Another strength of Bellatrex lies in its ability to handle several prediction tasks within scikit-learn implementations of Random Forests. For instance, Bellatrex can generate explanations for binary classification and multi-label predictions tasks with RandomForestClassifier, as well as single- or multi-output regression tasks with RandomForestRegressor. Moreover, Bellatrex is compatible with scikit-survival's RandomSurvivalForest, allowing it to generate explanations for time-to-event predictions in the presence of right-censored data.

This repository contains:

  • instructions to run Bellatrex on your machine
  • an overwview of the datasets used to test the effectiveness of the method
  • accesss to such datasets, as they appear after the pre-processing step.

Set-up

To ensure that Bellatrex runs correctly, use a Python environment that matches the requirements indicated in requirements.txt. To minimize the chances of encountering compatibility issues, we advice to install the packages on a new (conda) environment with Anaconda:

conda create --name bellatrex-tutorial python=3.10

activate the environment and proceed by installing the packages listed in the requirements.txt file, namely:

conda install scikit-learn==1.2.2
conda install scikit-survival==0.21.0
conda install matplotlib==3.8.0

The scikit-survival package allows to run time-to-event predictions with RandomSurvivalForest. In case of errors it can also be installed by executing the command conda install -c sebp scikit-survival=0.21. Install the Orange library with conda install orange3==3.30 to replicate the statistical tests reported in the manuscript.
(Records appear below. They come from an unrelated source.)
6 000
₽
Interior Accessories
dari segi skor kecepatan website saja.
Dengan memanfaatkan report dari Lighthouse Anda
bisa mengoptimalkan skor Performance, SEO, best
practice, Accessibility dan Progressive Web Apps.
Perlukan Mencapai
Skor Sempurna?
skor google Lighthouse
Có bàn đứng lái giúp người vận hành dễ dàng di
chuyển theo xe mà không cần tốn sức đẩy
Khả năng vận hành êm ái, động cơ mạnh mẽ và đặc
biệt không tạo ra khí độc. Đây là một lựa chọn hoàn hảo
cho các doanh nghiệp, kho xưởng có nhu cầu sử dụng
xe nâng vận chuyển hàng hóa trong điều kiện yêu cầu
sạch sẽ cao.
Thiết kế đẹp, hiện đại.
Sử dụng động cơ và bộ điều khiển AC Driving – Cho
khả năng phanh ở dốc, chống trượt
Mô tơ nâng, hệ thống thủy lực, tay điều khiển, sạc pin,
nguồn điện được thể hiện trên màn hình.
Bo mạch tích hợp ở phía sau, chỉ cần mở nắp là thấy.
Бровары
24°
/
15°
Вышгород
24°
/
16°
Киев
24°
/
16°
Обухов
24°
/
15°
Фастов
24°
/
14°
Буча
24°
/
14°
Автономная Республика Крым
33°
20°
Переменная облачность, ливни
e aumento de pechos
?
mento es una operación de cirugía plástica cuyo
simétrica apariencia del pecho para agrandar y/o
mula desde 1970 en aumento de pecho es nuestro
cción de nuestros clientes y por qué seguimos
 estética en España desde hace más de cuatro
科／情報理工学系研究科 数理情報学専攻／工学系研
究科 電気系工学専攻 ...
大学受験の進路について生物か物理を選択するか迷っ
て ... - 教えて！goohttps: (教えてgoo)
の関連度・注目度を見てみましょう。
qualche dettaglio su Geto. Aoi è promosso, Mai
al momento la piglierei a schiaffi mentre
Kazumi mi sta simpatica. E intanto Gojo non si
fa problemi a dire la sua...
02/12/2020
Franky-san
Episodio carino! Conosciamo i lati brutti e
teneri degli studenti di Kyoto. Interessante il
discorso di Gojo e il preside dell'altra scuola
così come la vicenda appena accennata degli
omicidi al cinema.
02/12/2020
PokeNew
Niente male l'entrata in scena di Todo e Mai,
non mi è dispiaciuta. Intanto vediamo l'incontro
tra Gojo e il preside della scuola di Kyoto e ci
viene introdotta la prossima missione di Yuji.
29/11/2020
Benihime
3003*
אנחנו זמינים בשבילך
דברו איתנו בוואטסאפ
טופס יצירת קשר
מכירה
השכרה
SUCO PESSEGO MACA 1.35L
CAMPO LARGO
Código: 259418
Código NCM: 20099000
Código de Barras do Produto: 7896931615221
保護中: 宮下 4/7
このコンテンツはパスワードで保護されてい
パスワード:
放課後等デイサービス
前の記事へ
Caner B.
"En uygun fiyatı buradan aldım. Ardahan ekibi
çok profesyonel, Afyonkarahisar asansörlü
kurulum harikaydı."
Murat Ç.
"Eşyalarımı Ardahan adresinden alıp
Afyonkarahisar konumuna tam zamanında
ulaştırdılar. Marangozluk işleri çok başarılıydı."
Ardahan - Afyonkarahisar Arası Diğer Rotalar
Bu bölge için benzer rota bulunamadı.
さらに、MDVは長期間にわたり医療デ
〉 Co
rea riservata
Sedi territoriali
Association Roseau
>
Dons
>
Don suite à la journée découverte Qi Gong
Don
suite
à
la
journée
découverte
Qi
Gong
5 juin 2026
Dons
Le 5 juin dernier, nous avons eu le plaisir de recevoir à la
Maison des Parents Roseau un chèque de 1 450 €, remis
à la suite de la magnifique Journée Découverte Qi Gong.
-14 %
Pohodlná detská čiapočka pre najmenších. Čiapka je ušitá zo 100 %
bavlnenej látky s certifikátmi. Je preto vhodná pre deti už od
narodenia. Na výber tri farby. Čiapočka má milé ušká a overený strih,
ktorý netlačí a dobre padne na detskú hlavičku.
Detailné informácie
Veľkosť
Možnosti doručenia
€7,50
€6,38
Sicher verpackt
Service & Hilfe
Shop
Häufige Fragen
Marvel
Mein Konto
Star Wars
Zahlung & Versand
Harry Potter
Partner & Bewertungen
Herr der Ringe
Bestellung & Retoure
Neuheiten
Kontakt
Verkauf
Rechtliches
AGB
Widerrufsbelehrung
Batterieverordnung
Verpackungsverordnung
Enable Graphical User Interface

For an enhanced user experience that includes interactive plots, install the following packages through pip (not available on Anaconda):

pip install dearpygui==1.6.2 
pip install dearpygui-ext==0.9.5

To then make use of the Graphical User Interface, set the variable SET_PLOT_GUI equal toTrue to change the value of the plot_GUI attribute on a Bellatrex instance.

Note: When running Bellatrex with the GUI for multiple test samples, the program will generate an interactive window. The process may take a couple of seconds, and the the user has to click at least once within the generated window in order to activate the interactive mode. Once this is done, the user can explore the generated rules by clicking on the corresponding representation. To show the Bellatrex explanation for the next sample, close the interactive window and wait until Bellatrex generates the explanation for the new sample.

Ready for the tutorial!

If you have downloaded the content of this folder and installed the packages successfully, you can dive into the tutorial.ipynb code and try Bellatrex yourself!